Exercise
Rewrite the material below, replacing each "common name" with "vernacular name" and leaving everything else unchanged.

Records for this exercise
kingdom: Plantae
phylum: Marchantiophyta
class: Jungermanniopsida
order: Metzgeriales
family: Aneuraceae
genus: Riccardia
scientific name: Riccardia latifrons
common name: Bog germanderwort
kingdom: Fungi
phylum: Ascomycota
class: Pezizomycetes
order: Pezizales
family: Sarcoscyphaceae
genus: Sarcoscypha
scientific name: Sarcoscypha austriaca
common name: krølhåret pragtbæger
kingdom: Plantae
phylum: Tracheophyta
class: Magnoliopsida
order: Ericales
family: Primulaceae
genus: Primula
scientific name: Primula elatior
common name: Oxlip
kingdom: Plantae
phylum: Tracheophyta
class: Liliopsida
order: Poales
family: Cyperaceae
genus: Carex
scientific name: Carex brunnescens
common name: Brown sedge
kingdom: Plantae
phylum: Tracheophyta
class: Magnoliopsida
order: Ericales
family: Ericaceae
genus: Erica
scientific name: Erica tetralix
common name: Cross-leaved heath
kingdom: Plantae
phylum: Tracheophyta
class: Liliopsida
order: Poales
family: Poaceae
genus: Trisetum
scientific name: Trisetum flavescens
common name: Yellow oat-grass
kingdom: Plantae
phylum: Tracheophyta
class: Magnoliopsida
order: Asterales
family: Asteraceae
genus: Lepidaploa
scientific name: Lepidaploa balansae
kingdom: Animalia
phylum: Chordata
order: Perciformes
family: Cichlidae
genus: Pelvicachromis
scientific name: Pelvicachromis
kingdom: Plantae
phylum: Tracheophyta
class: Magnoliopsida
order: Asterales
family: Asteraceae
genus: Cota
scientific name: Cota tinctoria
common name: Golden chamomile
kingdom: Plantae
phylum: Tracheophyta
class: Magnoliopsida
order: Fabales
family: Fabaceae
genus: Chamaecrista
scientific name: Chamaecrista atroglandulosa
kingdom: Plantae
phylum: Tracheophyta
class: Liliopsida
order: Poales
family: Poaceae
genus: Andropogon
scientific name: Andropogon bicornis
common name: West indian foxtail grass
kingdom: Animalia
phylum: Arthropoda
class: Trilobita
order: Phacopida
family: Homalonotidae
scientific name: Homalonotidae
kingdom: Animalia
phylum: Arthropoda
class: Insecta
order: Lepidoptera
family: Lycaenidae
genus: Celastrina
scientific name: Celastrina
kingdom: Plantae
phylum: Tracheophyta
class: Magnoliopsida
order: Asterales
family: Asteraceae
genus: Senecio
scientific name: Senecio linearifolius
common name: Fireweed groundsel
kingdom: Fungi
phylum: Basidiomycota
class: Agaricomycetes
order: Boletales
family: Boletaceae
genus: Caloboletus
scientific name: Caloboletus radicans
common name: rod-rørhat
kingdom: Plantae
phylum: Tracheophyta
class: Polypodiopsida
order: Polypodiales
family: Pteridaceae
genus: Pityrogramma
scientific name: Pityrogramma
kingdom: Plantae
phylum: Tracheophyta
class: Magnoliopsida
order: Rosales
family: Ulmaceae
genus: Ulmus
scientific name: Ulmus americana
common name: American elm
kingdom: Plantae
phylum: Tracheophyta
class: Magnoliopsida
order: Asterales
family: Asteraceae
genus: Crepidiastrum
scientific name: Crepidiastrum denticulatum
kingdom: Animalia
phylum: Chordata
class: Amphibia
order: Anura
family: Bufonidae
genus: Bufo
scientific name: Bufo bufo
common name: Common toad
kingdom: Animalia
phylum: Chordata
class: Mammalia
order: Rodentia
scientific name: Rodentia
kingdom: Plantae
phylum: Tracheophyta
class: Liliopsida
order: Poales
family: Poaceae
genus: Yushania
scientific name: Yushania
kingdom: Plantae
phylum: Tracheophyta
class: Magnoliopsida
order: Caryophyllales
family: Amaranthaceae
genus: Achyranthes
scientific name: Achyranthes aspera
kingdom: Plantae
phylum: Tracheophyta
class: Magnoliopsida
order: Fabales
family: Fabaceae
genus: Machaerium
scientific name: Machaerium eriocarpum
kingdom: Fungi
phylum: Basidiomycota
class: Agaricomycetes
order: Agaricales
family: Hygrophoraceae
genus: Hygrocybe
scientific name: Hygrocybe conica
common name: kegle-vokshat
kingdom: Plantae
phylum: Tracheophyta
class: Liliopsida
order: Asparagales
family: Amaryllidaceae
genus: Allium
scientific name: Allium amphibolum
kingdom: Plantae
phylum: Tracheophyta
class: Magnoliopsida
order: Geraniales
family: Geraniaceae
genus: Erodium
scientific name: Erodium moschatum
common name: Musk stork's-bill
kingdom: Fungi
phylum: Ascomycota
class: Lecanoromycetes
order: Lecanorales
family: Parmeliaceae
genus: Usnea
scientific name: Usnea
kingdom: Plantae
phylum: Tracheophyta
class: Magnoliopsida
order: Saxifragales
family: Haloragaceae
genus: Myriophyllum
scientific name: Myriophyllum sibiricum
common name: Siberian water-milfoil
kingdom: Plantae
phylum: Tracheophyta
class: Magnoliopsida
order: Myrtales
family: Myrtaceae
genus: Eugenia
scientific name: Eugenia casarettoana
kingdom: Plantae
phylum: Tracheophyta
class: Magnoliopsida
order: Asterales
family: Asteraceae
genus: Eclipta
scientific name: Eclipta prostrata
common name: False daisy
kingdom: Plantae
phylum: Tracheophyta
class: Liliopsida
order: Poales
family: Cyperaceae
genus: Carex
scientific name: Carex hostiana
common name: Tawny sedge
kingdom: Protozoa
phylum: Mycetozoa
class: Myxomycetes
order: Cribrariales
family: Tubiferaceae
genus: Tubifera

Response for this exercise
kingdom: Plantae
phylum: Marchantiophyta
class: Jungermanniopsida
order: Metzgeriales
family: Aneuraceae
genus: Riccardia
scientific name: Riccardia latifrons
vernacular name: Bog germanderwort
kingdom: Fungi
phylum: Ascomycota
class: Pezizomycetes
order: Pezizales
family: Sarcoscyphaceae
genus: Sarcoscypha
scientific name: Sarcoscypha austriaca
vernacular name: krølhåret pragtbæger
kingdom: Plantae
phylum: Tracheophyta
class: Magnoliopsida
order: Ericales
family: Primulaceae
genus: Primula
scientific name: Primula elatior
vernacular name: Oxlip
kingdom: Plantae
phylum: Tracheophyta
class: Liliopsida
order: Poales
family: Cyperaceae
genus: Carex
scientific name: Carex brunnescens
vernacular name: Brown sedge
kingdom: Plantae
phylum: Tracheophyta
class: Magnoliopsida
order: Ericales
family: Ericaceae
genus: Erica
scientific name: Erica tetralix
vernacular name: Cross-leaved heath
kingdom: Plantae
phylum: Tracheophyta
class: Liliopsida
order: Poales
family: Poaceae
genus: Trisetum
scientific name: Trisetum flavescens
vernacular name: Yellow oat-grass
kingdom: Plantae
phylum: Tracheophyta
class: Magnoliopsida
order: Asterales
family: Asteraceae
genus: Lepidaploa
scientific name: Lepidaploa balansae
kingdom: Animalia
phylum: Chordata
order: Perciformes
family: Cichlidae
genus: Pelvicachromis
scientific name: Pelvicachromis
kingdom: Plantae
phylum: Tracheophyta
class: Magnoliopsida
order: Asterales
family: Asteraceae
genus: Cota
scientific name: Cota tinctoria
vernacular name: Golden chamomile
kingdom: Plantae
phylum: Tracheophyta
class: Magnoliopsida
order: Fabales
family: Fabaceae
genus: Chamaecrista
scientific name: Chamaecrista atroglandulosa
kingdom: Plantae
phylum: Tracheophyta
class: Liliopsida
order: Poales
family: Poaceae
genus: Andropogon
scientific name: Andropogon bicornis
vernacular name: West indian foxtail grass
kingdom: Animalia
phylum: Arthropoda
class: Trilobita
order: Phacopida
family: Homalonotidae
scientific name: Homalonotidae
kingdom: Animalia
phylum: Arthropoda
class: Insecta
order: Lepidoptera
family: Lycaenidae
genus: Celastrina
scientific name: Celastrina
kingdom: Plantae
phylum: Tracheophyta
class: Magnoliopsida
order: Asterales
family: Asteraceae
genus: Senecio
scientific name: Senecio linearifolius
vernacular name: Fireweed groundsel
kingdom: Fungi
phylum: Basidiomycota
class: Agaricomycetes
order: Boletales
family: Boletaceae
genus: Caloboletus
scientific name: Caloboletus radicans
vernacular name: rod-rørhat
kingdom: Plantae
phylum: Tracheophyta
class: Polypodiopsida
order: Polypodiales
family: Pteridaceae
genus: Pityrogramma
scientific name: Pityrogramma
kingdom: Plantae
phylum: Tracheophyta
class: Magnoliopsida
order: Rosales
family: Ulmaceae
genus: Ulmus
scientific name: Ulmus americana
vernacular name: American elm
kingdom: Plantae
phylum: Tracheophyta
class: Magnoliopsida
order: Asterales
family: Asteraceae
genus: Crepidiastrum
scientific name: Crepidiastrum denticulatum
kingdom: Animalia
phylum: Chordata
class: Amphibia
order: Anura
family: Bufonidae
genus: Bufo
scientific name: Bufo bufo
vernacular name: Common toad
kingdom: Animalia
phylum: Chordata
class: Mammalia
order: Rodentia
scientific name: Rodentia
kingdom: Plantae
phylum: Tracheophyta
class: Liliopsida
order: Poales
family: Poaceae
genus: Yushania
scientific name: Yushania
kingdom: Plantae
phylum: Tracheophyta
class: Magnoliopsida
order: Caryophyllales
family: Amaranthaceae
genus: Achyranthes
scientific name: Achyranthes aspera
kingdom: Plantae
phylum: Tracheophyta
class: Magnoliopsida
order: Fabales
family: Fabaceae
genus: Machaerium
scientific name: Machaerium eriocarpum
kingdom: Fungi
phylum: Basidiomycota
class: Agaricomycetes
order: Agaricales
family: Hygrophoraceae
genus: Hygrocybe
scientific name: Hygrocybe conica
vernacular name: kegle-vokshat
kingdom: Plantae
phylum: Tracheophyta
class: Liliopsida
order: Asparagales
family: Amaryllidaceae
genus: Allium
scientific name: Allium amphibolum
kingdom: Plantae
phylum: Tracheophyta
class: Magnoliopsida
order: Geraniales
family: Geraniaceae
genus: Erodium
scientific name: Erodium moschatum
vernacular name: Musk stork's-bill
kingdom: Fungi
phylum: Ascomycota
class: Lecanoromycetes
order: Lecanorales
family: Parmeliaceae
genus: Usnea
scientific name: Usnea
kingdom: Plantae
phylum: Tracheophyta
class: Magnoliopsida
order: Saxifragales
family: Haloragaceae
genus: Myriophyllum
scientific name: Myriophyllum sibiricum
vernacular name: Siberian water-milfoil
kingdom: Plantae
phylum: Tracheophyta
class: Magnoliopsida
order: Myrtales
family: Myrtaceae
genus: Eugenia
scientific name: Eugenia casarettoana
kingdom: Plantae
phylum: Tracheophyta
class: Magnoliopsida
order: Asterales
family: Asteraceae
genus: Eclipta
scientific name: Eclipta prostrata
vernacular name: False daisy
kingdom: Plantae
phylum: Tracheophyta
class: Liliopsida
order: Poales
family: Cyperaceae
genus: Carex
scientific name: Carex hostiana
vernacular name: Tawny sedge
kingdom: Protozoa
phylum: Mycetozoa
class: Myxomycetes
order: Cribrariales
family: Tubiferaceae
genus: Tubifera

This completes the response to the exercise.